Perhaps the best part of this book is the humorous way it approaches the subject.
The Fruit of the Looms case is worth the read alone.
The more prohibitions you have, the less virtuous people will be. The more weapons you have, the less secure people will be. The more subsidies you have, the less self-reliant people will be
-Lao-Tzu, Tao Te Ching
Well done and highly recommended!
We Are Not Free... 28 Mar. 2009
By booksy - Published on Amazon.com
Format: Hardcover
I thought I knew a little bit about copyright and trademark law, but reading this book really showed me how these laws, set up originally to help individuals, are now squelching everything from artists' creativity to new medical research. This book shows what can go wrong when big corporations and other money-hungry entities start trying to own everything we do under the guise of copyright/trademark law.
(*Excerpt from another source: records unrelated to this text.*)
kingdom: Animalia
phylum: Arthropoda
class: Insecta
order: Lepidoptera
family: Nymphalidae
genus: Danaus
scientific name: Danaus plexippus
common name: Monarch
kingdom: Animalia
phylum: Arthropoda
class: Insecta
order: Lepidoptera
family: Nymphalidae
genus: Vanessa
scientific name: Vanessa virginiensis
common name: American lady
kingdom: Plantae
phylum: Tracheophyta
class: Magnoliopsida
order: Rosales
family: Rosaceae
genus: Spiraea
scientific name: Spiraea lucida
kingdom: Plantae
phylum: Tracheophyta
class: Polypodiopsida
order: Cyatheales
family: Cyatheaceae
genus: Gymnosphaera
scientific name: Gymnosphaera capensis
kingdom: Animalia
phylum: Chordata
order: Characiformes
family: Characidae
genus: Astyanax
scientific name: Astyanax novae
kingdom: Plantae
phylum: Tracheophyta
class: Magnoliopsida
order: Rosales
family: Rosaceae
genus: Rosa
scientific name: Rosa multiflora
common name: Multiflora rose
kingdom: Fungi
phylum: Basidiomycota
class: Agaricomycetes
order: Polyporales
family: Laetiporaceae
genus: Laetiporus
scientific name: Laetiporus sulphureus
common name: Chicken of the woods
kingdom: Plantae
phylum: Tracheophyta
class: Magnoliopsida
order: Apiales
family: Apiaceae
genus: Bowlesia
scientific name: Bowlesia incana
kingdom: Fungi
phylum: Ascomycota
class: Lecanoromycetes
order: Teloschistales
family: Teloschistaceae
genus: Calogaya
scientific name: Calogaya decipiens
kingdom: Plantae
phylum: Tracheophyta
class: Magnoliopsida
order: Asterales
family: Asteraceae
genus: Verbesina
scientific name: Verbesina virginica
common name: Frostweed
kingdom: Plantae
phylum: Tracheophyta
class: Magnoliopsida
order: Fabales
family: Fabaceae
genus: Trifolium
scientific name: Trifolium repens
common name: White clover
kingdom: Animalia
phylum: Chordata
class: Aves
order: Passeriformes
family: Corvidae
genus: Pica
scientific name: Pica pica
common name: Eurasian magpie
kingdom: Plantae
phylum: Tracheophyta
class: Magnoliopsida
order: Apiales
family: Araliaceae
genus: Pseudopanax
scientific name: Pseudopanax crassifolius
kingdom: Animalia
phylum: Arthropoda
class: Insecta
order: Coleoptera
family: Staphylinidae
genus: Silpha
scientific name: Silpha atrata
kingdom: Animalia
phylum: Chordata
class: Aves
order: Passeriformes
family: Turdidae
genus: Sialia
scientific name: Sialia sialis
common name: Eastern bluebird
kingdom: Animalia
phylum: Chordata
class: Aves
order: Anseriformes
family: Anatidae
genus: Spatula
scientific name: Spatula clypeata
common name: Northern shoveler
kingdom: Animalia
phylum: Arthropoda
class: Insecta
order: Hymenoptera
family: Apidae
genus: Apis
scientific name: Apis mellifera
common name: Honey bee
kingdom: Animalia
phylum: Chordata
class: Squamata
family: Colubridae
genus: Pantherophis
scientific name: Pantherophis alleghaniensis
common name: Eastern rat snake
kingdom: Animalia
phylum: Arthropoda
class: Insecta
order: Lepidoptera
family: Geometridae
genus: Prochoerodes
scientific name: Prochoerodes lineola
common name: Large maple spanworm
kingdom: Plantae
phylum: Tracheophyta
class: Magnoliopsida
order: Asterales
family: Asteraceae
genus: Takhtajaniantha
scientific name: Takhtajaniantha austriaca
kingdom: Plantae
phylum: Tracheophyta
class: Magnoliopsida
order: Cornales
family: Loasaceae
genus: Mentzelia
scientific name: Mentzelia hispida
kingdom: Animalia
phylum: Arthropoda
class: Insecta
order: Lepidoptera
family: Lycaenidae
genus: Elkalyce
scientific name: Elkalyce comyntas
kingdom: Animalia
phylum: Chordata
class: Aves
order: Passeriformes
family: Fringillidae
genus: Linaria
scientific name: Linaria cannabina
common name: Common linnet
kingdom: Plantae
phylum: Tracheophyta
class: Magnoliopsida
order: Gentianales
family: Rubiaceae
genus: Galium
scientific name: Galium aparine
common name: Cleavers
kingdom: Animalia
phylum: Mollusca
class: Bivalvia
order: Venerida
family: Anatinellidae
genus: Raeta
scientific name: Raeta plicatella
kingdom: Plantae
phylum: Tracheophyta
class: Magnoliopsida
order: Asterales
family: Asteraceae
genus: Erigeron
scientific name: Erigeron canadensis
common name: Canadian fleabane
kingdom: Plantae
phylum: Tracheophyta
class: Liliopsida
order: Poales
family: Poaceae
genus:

The book is written in an entertaining manner and is an easy read. Some of the stories are amazing, like the copyright on "silence" and the patent on a method of swinging on a swing. I was especially struck by the point the author makes that creativity and research are being stifled by all these crazy laws, and the way these companies want to "own" our very actions.

Although entertaining, ultimately this book depressed me a little, because I see this problem getting worse as time goes on.
1 of 3 people found the following review helpful
My Opinion (C) (R) tm 4 May 2005
By CaliforniaMDS - Published on Amazon.com
Format: Hardcover
The topic of this book is incredible. Hard to beleive it's gone this far. It boggles the mind.

That said, I found large parts of the book to be repetitive, and didn't really give enough background/details on the various examples. I would have liked some more finger pointing, but as it stands, I'll boycott Ralph Lauren-Polo for being a putz about the name!

Recommended reading, but wish the writing was a bit better.